正直申し上げまして、まぁ本人の年齢など色々理由はあるのだろうけど、あれほど小林信彦が心酔してやまなかった志ん朝の本なのだから(何せ小林は志ん朝が亡くなった時に「もう関東の(=江戸前の)落語は終わった」と断言して憚らなかったのだから)、みっちりと長文を読みたかったなというのが本音であります。
まぁ小生、生まれも育ちも植民地なものですから、江戸前だ上方だと云われましても筋の通った落語のことなぞわかりようもない素性でございますんで、この本で小林先生が「僕の落語は終わった」とおっしゃられましても何と申し上げて良いのやら「五月蠅よジイさん」って感じもしない訳じゃあ……ま、黙ってりゃあいいのですが(笑)。
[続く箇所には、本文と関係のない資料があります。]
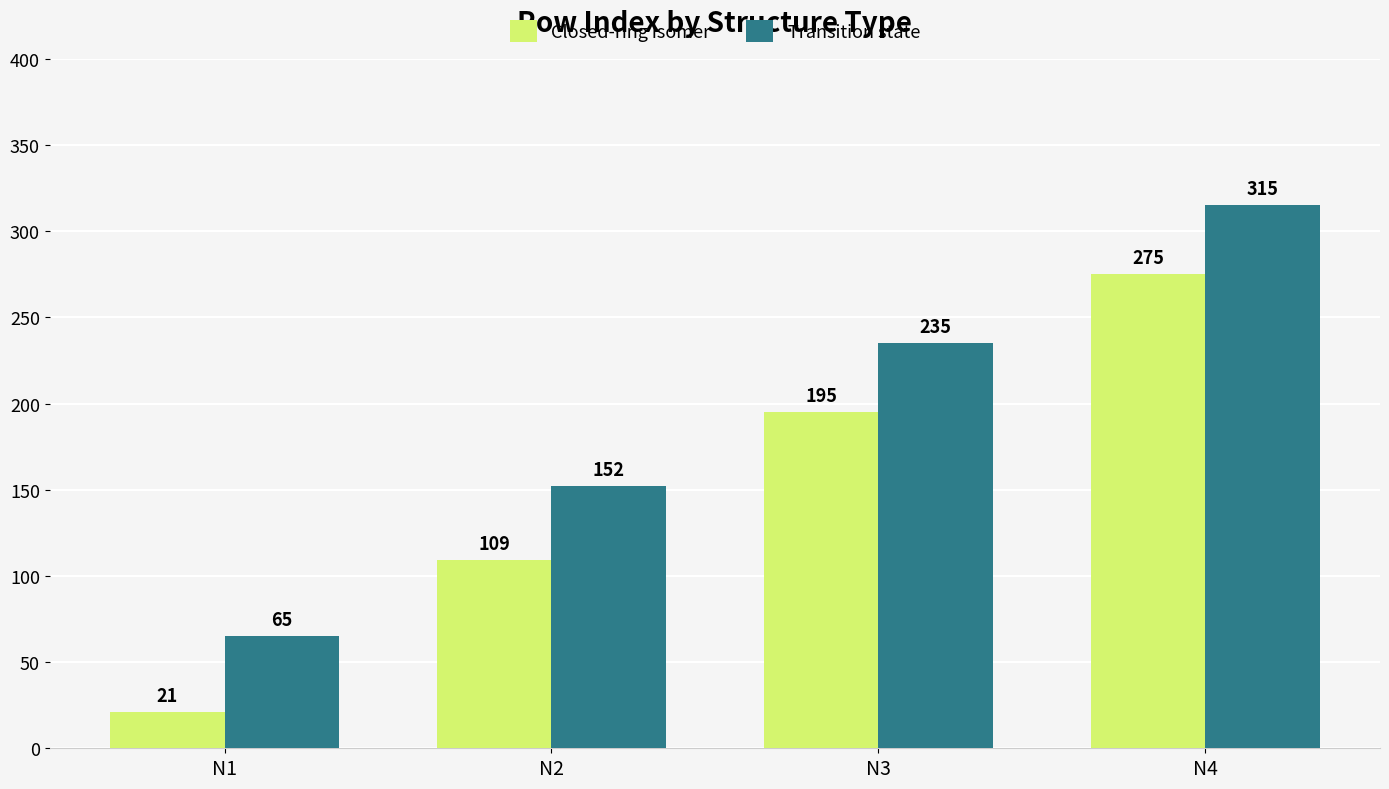

True or false: Closed-ring isomer has a value of 109 at N2.

True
まあそれでも日本語を母語としてる以上、その言葉の芸に反応する因子というのは、生まれ育ちに関係なくある人にはあったりするもんじゃあないかしら、てなことを思わないでもありませんがね。まぁ確かに江戸前の言葉をしゃべる環境なぞない訳なんで、ネイティブな江戸前の言葉を話せるような落語家なんてぇのは、確かに志ん朝師匠をもって打ち止めって事なんでしょうがね。とりあえず、死ぬ前に新たに志ん朝師匠の長文書くか、さもなくば新しい小説を、みっちりした奴を書いて下さいよセンセ! っと言ったところでしょうか(笑)。
どちらにせよ、おいらには落語でさえ輸入品なのかしらね、この地にいると。